The House of Representatives has passed the tax plans for 2026. The increase in the flat-rate income in box 3 will not go ahead. Of course, the plans are not final until they are also accepted by the Senate.
Box 3
The increase in lump-sum income in Box 3 for other assets included in the tax plans was removed from the tax plans at the last minute. The increase would raise this flat income, based on 2025 figures, from 5.88% to 7.78%. This will bring the flat rate for other assets to (around) 6% in 2026. People who realise a lower return can apply to the Inland Revenue to pay income tax on this lower return.
The reduction in tax-free assets in Box 3 will also not go ahead.

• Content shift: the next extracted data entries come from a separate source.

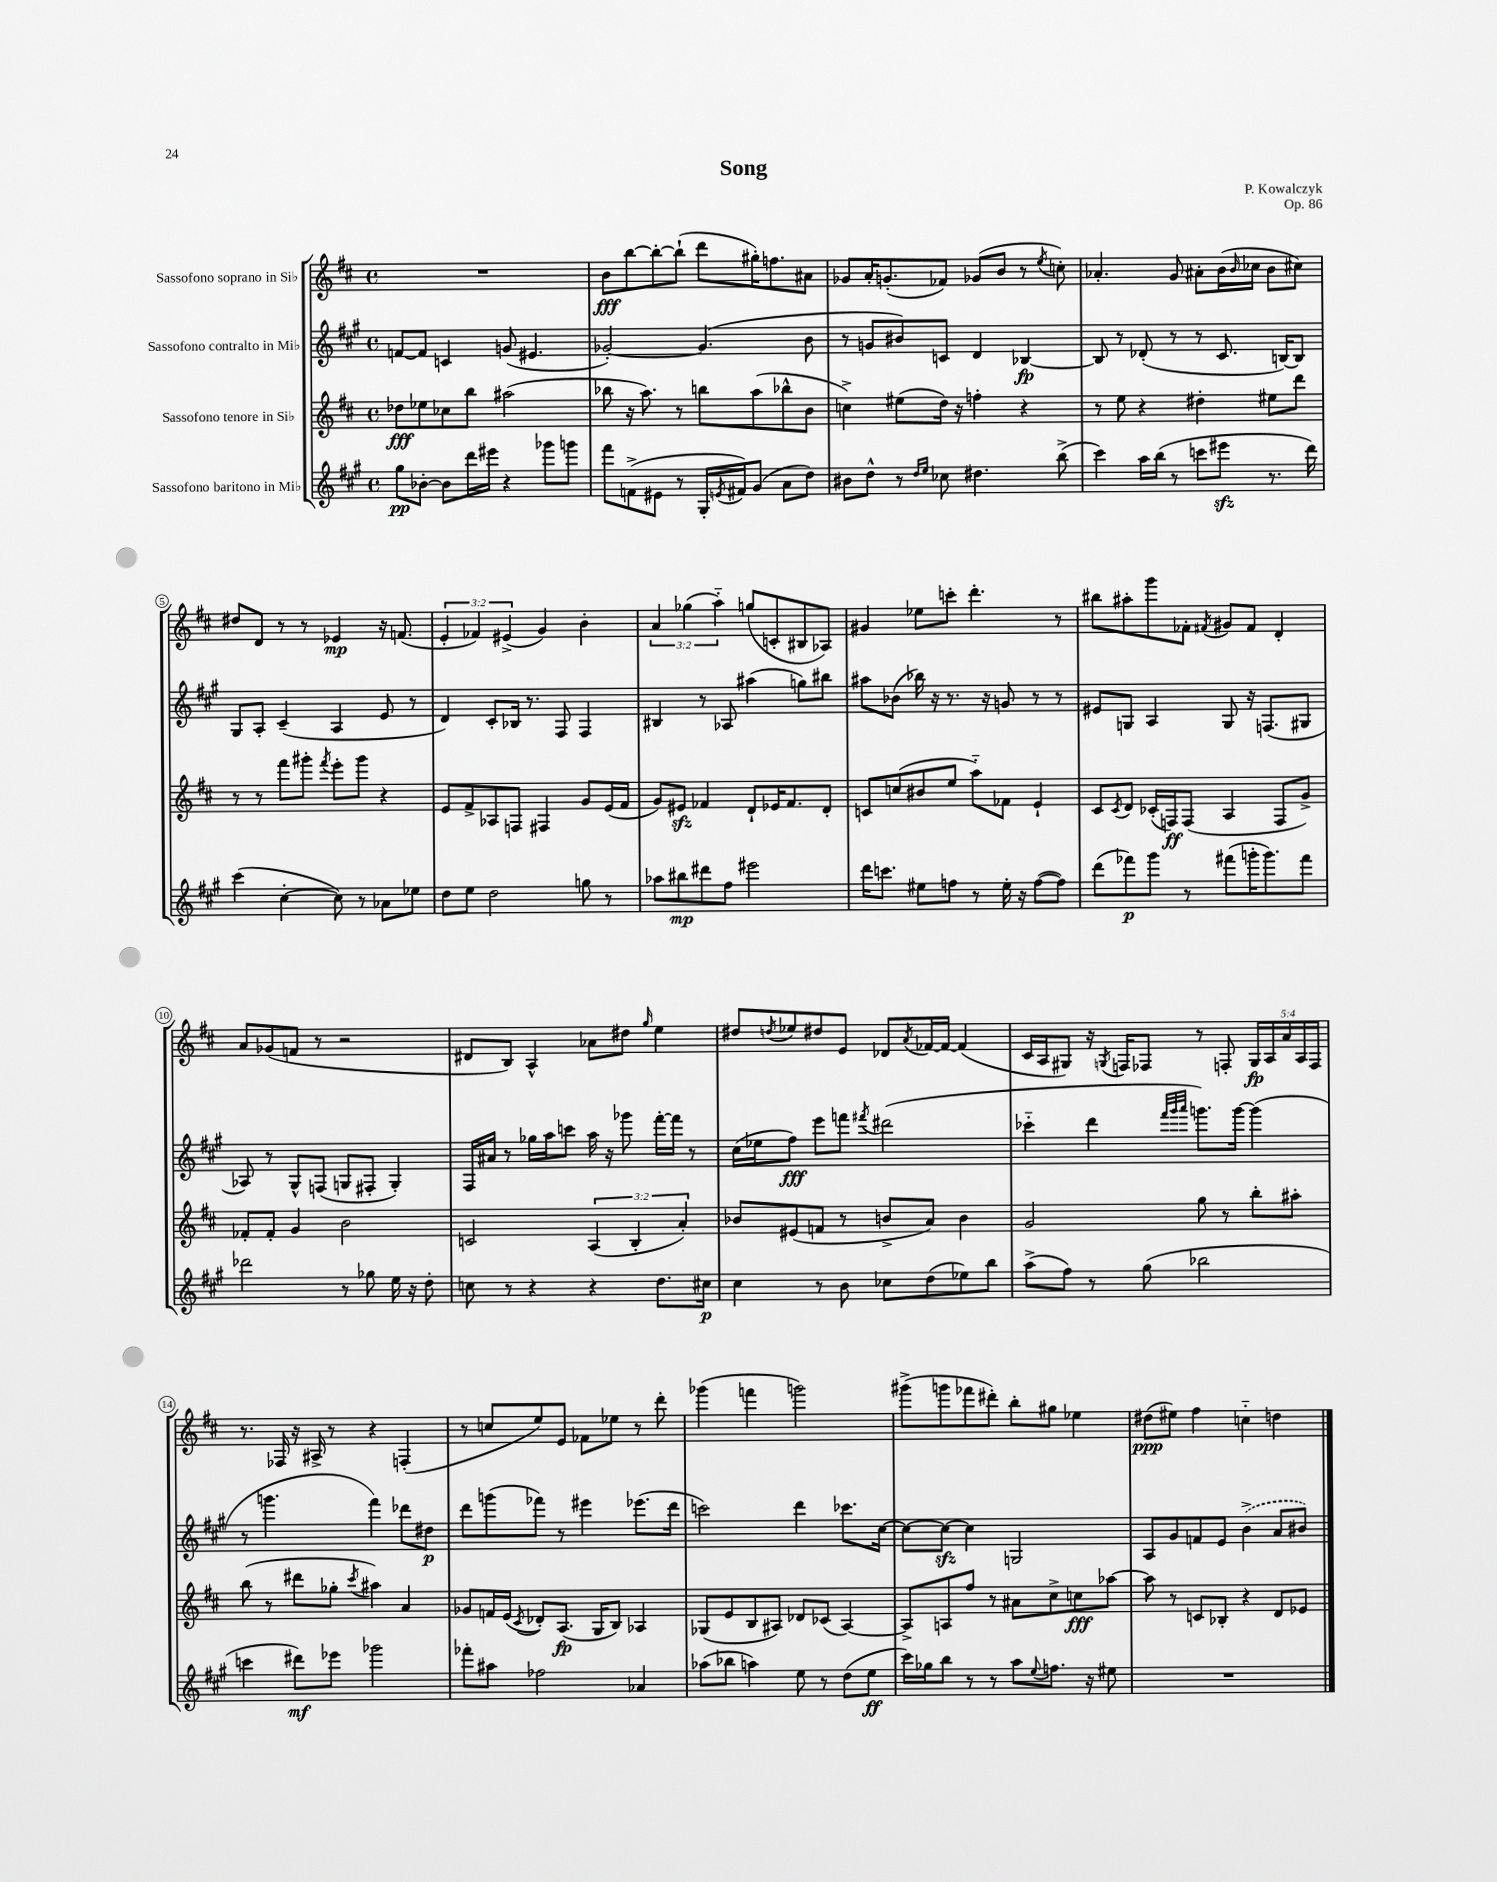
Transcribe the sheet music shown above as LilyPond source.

\header { title = "Song" composer = "P. Kowalczyk" opus = "Op. 86" }
<<
\new StaffGroup <<
\new Staff = "s0" \with { instrumentName = "Sassofono soprano in Sib" } {
    \clef treble \key d \major \defaultTimeSignature \time 4/4 \override Staff.TupletNumber.text = #tuplet-number::calc-fraction-text
    R1 |
    b'8\fff b''8~ b''8~-. b''8-!( d'''8 gis''16-.) f''8. ais'8 |
    ges'8 a'16-. g'8.-.( fes'8) ges'8( b'8 r8 \acciaccatura { e''8 } c''8-.) |
    aes'4.-. g'8 ais'8-. b'16( \grace { b'16 } ces''16 b'8 cis''8) |
    dis''8 d'8 r8 r8 ees'4\mp r16 f'8.( |
    \tuplet 3/2 { e'4-. fes'4) eis'4->( } g'4) b'4-. |
    \tuplet 3/2 { a'4 ges''4( a''4-_) } g''8( c'8-. bis8 aes8) |
    gis'4 ees''8 c'''8-. d'''4.-. r8 |
    bis''8 ais''8-. g'''8 fes'8-. \acciaccatura { fis'8 } gis'8 fis'8 d'4-. |
    a'8 ges'8( f'8 r8 r2 |
    dis'8 b8) a4-^ aes'8 dis''8 \grace { g''16 } e''4 |
    dis''8 \acciaccatura { d''8 } ees''8 dis''8 e'8 des'8 \acciaccatura { a'8 } fes'16~ fes'16~ fes'4( |
    cis'16 a16 gis8) r16 \acciaccatura { g8 } f16 fes8 r8 f8-. \tuplet 5/4 { g16\fp a16 a'16 a16 f16 } |
    r8. fes16 r16 ais16-> r8 r4 f4-.( |
    r8 c''8 e''8) e'8 fes'8 ees''8 r8 d'''8-. |
    ges'''4( f'''4 g'''2) |
    gis'''8->( g'''8 fes'''8 dis'''8-.) b''8-. gis''8 ees''4 |
    dis''8\ppp( eis''8) fis''4 c''4-_ d''4 \bar "|." |
}
\new Staff = "s1" \with { instrumentName = "Sassofono contralto in Mib" } {
    \clef treble \key a \major \defaultTimeSignature \time 4/4
    f'8~ f'8 c'4 g'8( eis'4. |
    ges'2~-.) ges'4.( b'8 |
    r8 g'8 bis'8) c'8 d'4 bes4~\fp |
    bes8 r8 des'8-.( r8 r8 cis'8. b16~) b8 |
    gis8 a8-. cis'4--( a4 e'8 r8 |
    d'4) cis'8-. bes16 r8. fis8 fis4 |
    bis4 r8 aes8 ais''4( g''8) bis''8 |
    ais''8 bes'8( bes''16) r16 r8. r16 g'8 r8 r8 |
    eis'8 g8 a4 g8 r16 f8.( gis8 |
    aes8) r8 gis8-^ f8( g8 fis8-. g4-.) |
    fis16 ais'16 r8 ges''16 a''16 c'''8 a''16 r16 ges'''8 fis'''16~-. fis'''16 r8 |
    cis''16( ees''16 fis''8\fff) e'''8 f'''8 \acciaccatura { fis'''8 } dis'''2( |
    ces'''4-_ d'''4 \grace { fis'''32 gis'''32 a'''32 } g'''8.) g'''16~ g'''4( |
    r8 g'''4. fis'''4) des'''8 dis''8\p |
    d'''8 g'''8( fes'''8) r8 eis'''4 ees'''8.( d'''16 |
    c'''2) d'''4 ces'''8. cis''16~ |
    cis''8~ cis''8~\sfz cis''4 g2 |
    a8 gis'8 f'8 e'8 \once \slurDashed b'4->( a'8 bis'8) \bar "|." |
}
\new Staff = "s2" \with { instrumentName = "Sassofono tenore in Sib" } {
    \clef treble \key d \major \defaultTimeSignature \time 4/4 \override Staff.TupletNumber.text = #tuplet-number::calc-fraction-text
    des''8\fff ees''8 ces''8 b''8 ais''2( |
    bes''8 r16 a''8.) r8 b''8 a''8( bes''8-^ b'8 |
    c''4->) eis''8( d''16) r16 f''4-. r4 |
    r8 e''8 r4 dis''4-. eis''8 d'''8 |
    r8 r8 fis'''8 gis'''8-. \acciaccatura { fis'''8 } e'''8-. gis'''8 r4 |
    e'8 fis'8-> aes8 f8 fis4 g'8 e'16( fis'16 |
    g'8) eis'8\sfz fes'4 d'8-! ees'16 fes'8. d'8-. |
    c'8 c''8( bis'8 e''8 a''8-_) fes'8 e'4-! |
    cis'8 \acciaccatura { cis'8 } d'8 ces'16-.( f16\ff) f8( a4 f8 g'8->) |
    fes'8-. fes'8-. g'4 b'2 |
    c'2 \tuplet 3/2 { a4( b4-. a'4-.) } |
    bes'8 eis'8( f'8 r8 b'8-> a'8) b'4 |
    g'2 g''8 r8 b''8-. ais''8-. |
    b''8( r8 dis'''8 ges''8-. \acciaccatura { cis'''8 } ais''4) a'4 |
    ges'8 f'16 e'16( \acciaccatura { cis'8 } des'8-.) a8.\fp( g16 b8) aes4 |
    ges8( e'8 b8 ais8) des'8 ces'8( ais4~) |
    ais8-> a8 fis''8 r8 ais'8 cis''8-> c''8\fff aes''8~ |
    aes''8 r8 c'8 bes8-. r4 d'8 ees'8 \bar "|." |
}
\new Staff = "s3" \with { instrumentName = "Sassofono baritono in Mib" } {
    \clef treble \key a \major \defaultTimeSignature \time 4/4
    gis''8\pp bes'8~-. bes'8 d'''16 eis'''16 r4 ges'''8 g'''8 |
    fis'''8 f'8->( eis'8 r8 gis16-. \acciaccatura { e'8 } fis'16) gis'8( a'8 d''8) |
    bis'8 d''8-^ r8 \grace { d''16 e''16 } ces''8 dis''4. b''8->( |
    cis'''4) a''16 b''16( r8 c'''8 eis'''8\sfz r8. d'''16) |
    cis'''4( cis''4~-. cis''8) r8 aes'8 ees''8 |
    d''8 e''8 d''2 g''8 r8 |
    aes''8 bis''8\mp dis'''8 fis''8 eis'''2 |
    d'''16 c'''8. eis''8 f''8 r8 eis''16-. r16 f''8~( f''8) |
    d'''8( fes'''8\p) gis'''8 r8 fis'''8( g'''16-. g'''8.) fis'''8 |
    des'''2 r8 ges''8 e''16 r16 d''8-. |
    c''8 r8 r4 r4 d''8. cis''16\p |
    cis''4 r8 b'8 ces''8 d''8( ees''8) b''8 |
    a''8->( fis''8) r8 gis''8( bes''2 |
    c'''4 dis'''8\mf) ees'''8 ges'''2 |
    fes'''8-. ais''8 fes''2 aes'4 |
    aes''8( bes''8 a''4) e''8 r8 d''8( e''8\ff |
    cis'''16) ges''16 b''8 r8 r8 a''8 \appoggiatura { e''8 } f''8. r16 eis''8 |
    R1 \bar "|." |
}
>>
>>
\layout { \context { \Score \override BarNumber.stencil = #(make-stencil-circler 0.1 0.3 ly:text-interface::print) } }
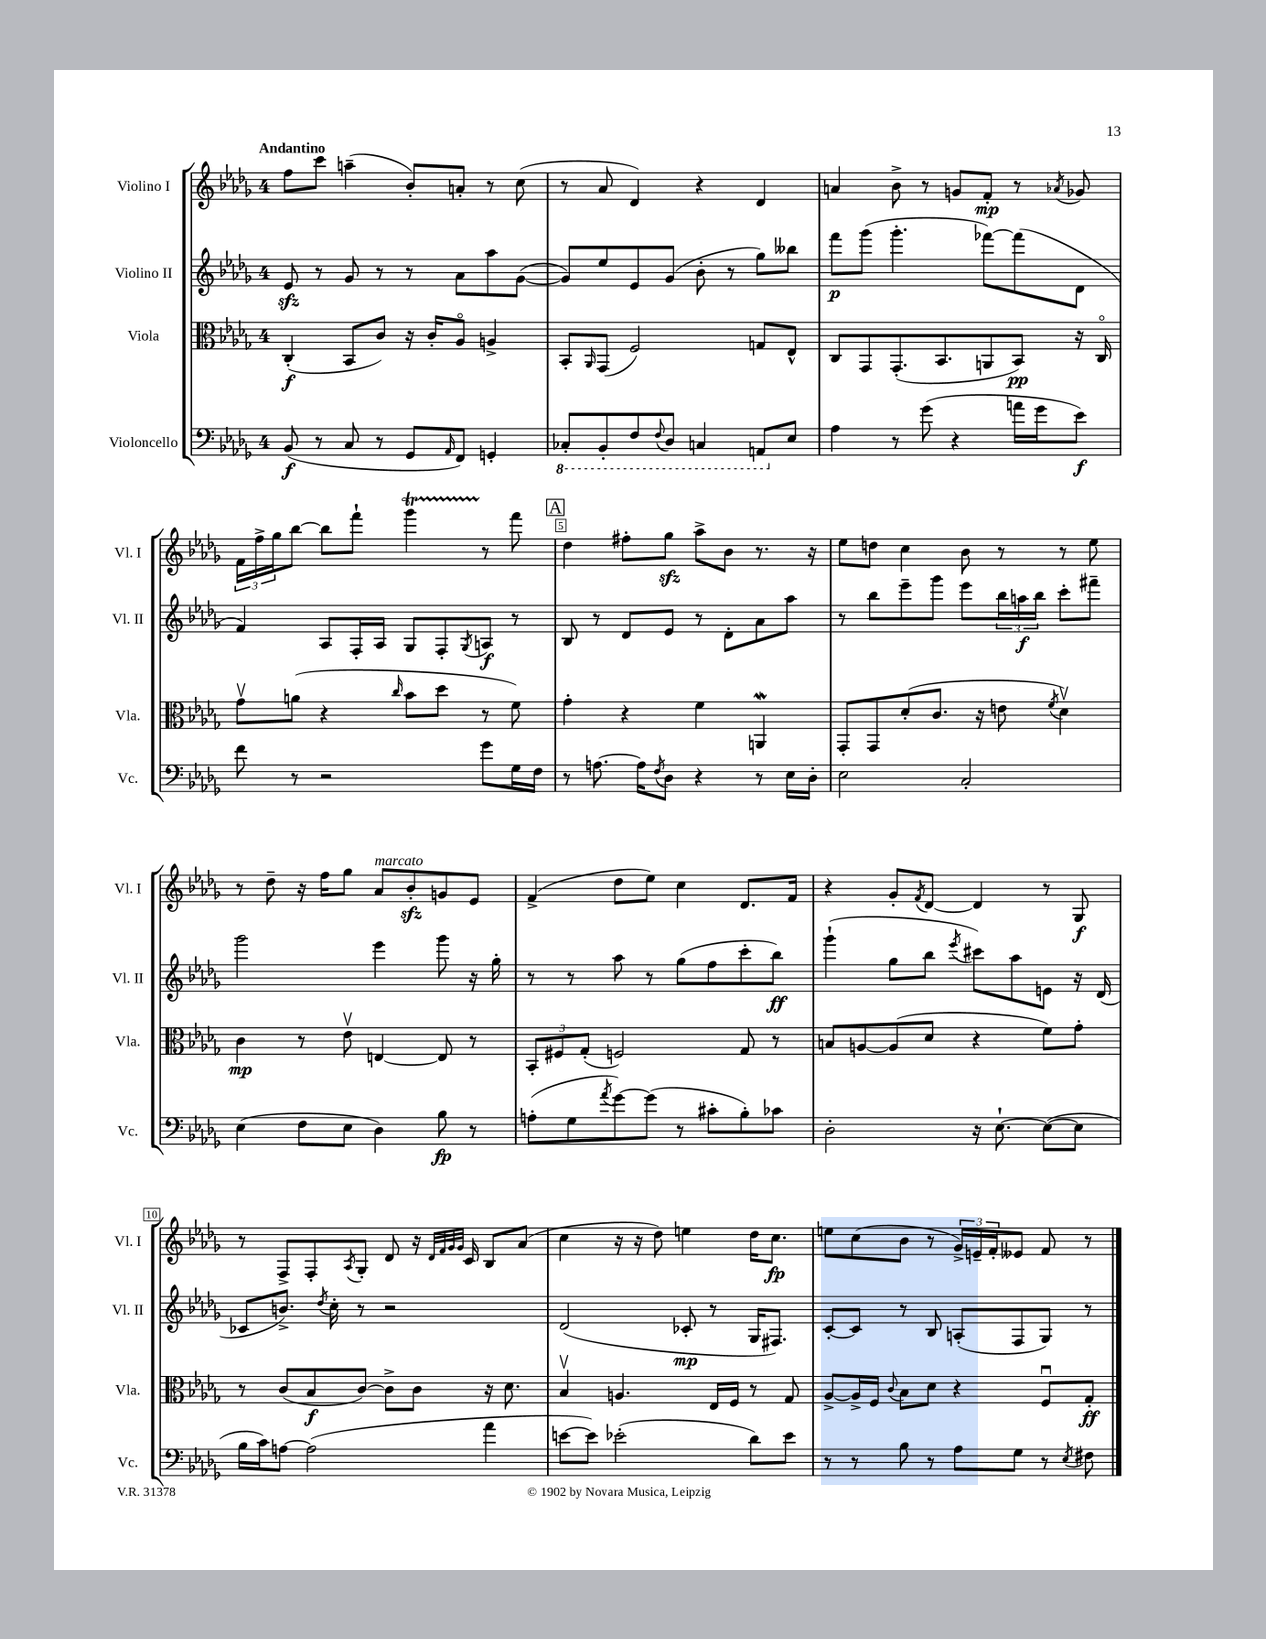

The cover for this measure is the accelerated phase-out of the so-called Hillen deduction. That is the part of the additional allowance for the owner-occupied home (after the owner-occupied home interest has been deducted from it) that is not counted as income. This deduction would have been phased out completely by 2048. That will now be the case as early as 2041.
Electric cars
The planned immediate abolition of the lower additional taxable benefit for electric cars will be spread over 2 years. In 2025, the addition for an all-electric car will be 17% on the list value up to €30,000. 22% will be added over the list value above €30,000. With effect from 1 January 2026, the 22% addition would also be calculated over the entire list value for electric cars.
This will now take effect only on 1 January 2028. For an electric car purchased in 2026, the addition on the first €30,000 of the list value is 18%. In 2027, this will be increased to 20%. The addition rules applicable when the car was first registered will remain in force for 60 months.
This measure is covered by raising the age of a youngtimer. In 2025, a car 15 years or older qualifies as a youngtimer. This will be increased to 16 years in 2026 and to 25 years from 2027. These changes are not subject to the 60-month time limit.